In other words, while capitalism depends on care work, it refuses to pay for it. This work is often gendered (expected of women), racialised (outsourced to migrant or racialised women), and hidden from view. This system also relies on nature as a free resource — extracting raw materials and using ecosystems as dumping grounds for waste — without considering the environmental costs. The result is a system that constantly exploits both people and planet while giving nothing back.

Crisis in Social Reproduction

Capitalism has a built-in contradiction: it relies on social reproduction but constantly undermines it. In its pursuit of profit, capitalism cuts funding for healthcare, education, and public services, forcing families — often women — to pick up the slack. This creates what scholars call a crisis of social reproduction — when the systems that sustain life start to break down.
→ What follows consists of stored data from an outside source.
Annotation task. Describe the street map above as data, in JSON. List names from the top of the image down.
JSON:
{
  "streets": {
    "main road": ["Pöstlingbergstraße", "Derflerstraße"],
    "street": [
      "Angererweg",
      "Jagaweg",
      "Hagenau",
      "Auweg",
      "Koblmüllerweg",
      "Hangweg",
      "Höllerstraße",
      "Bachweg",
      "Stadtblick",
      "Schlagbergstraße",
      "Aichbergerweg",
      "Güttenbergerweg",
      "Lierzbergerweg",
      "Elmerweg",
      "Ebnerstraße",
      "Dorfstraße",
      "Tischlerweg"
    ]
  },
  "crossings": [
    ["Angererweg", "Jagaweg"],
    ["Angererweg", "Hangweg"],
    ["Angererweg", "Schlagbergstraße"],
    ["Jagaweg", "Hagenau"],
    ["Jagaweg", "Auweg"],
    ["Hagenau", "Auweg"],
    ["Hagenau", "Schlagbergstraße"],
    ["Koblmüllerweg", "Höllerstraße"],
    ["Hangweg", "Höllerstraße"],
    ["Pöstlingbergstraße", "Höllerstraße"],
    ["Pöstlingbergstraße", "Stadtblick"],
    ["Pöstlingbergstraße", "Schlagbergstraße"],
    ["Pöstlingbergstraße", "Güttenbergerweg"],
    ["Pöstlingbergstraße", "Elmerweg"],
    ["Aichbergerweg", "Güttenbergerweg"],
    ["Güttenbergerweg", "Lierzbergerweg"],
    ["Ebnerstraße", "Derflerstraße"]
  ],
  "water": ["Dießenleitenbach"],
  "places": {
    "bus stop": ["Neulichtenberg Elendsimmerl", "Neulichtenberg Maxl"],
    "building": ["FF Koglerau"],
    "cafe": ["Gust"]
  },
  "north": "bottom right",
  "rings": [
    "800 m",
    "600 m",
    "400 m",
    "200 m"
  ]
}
Nancy Fraser says that this self-destructive tendency operates on the following logic:

  • Capitalism needs workers, but it refuses to fully support the care work that makes workers possible.
  • It relies on nature, but it over-extracts resources, leading to ecological collapse.

Historical examples show how this can have devastating effects. Under King Leopold’s brutal colonial rule of the Congo, the hyper-exploitation of Congolese workers for rubber led to a complete breakdown of local communities. As many as 10 million people died, not just from direct violence but also from the destruction of their social-reproductive systems.

Even in less extreme cases, the erosion of social reproduction has real consequences. The rise of precarious work, cuts to public services, and the decline of the “family wage” have made it harder for people to balance paid labour with the unpaid care work that society still demands.

Social Reproduction Today: Neoliberalism and the Global Care Chain

In recent decades, neoliberalism — with its focus on deregulation, privatisation, and cuts to public services — has deepened the crisis of social reproduction. This creates what scholars call the “global care chain” — a system where care work is passed along from one woman to another, often across borders. A migrant nanny in the U.S., for example, may care for someone else’s children while leaving her own children back home, cared for by relatives or hired help.

Understanding social reproduction challenges the narrow focus on waged labour as the only “productive” work. It forces us to see the hidden labour that keeps society running — and how systems of gender, race, and class shape who does that labour and under what conditions. It also highlights capitalism’s contradictions. A system that depends on care but refuses to support it is destined to face crises — both social and ecological. Recognising the importance of social reproduction isn’t just an academic exercise. It’s essential for imagining and building societies that truly value life, care, and community.

Sources

Bhattacharya, Tithi . “Introduction: Mapping Social Reproduction Theory.” Social Reproduction Theory Remapping Class, Recentering Oppression, by Tithi Bhattacharya , London, Pluto Press, pp. 1–21.

 

Fraser, Nancy . “Crisis of Care? On the Social-Reproductive Contradictions of Contemporary Capitalism .” Social Reproduction Theory Remapping Class, Recentering Oppression, by Tithi Bhattacharya , London, Pluto Press, pp. 21–37.

 

—. “Crisis of Care? On the Social-Reproductive Contradictions of Contemporary Capitalism .” Social Reproduction Theory Remapping Class, Recentering Oppression, by Tithi Bhattacharya , London, Pluto Press, pp. 21–37.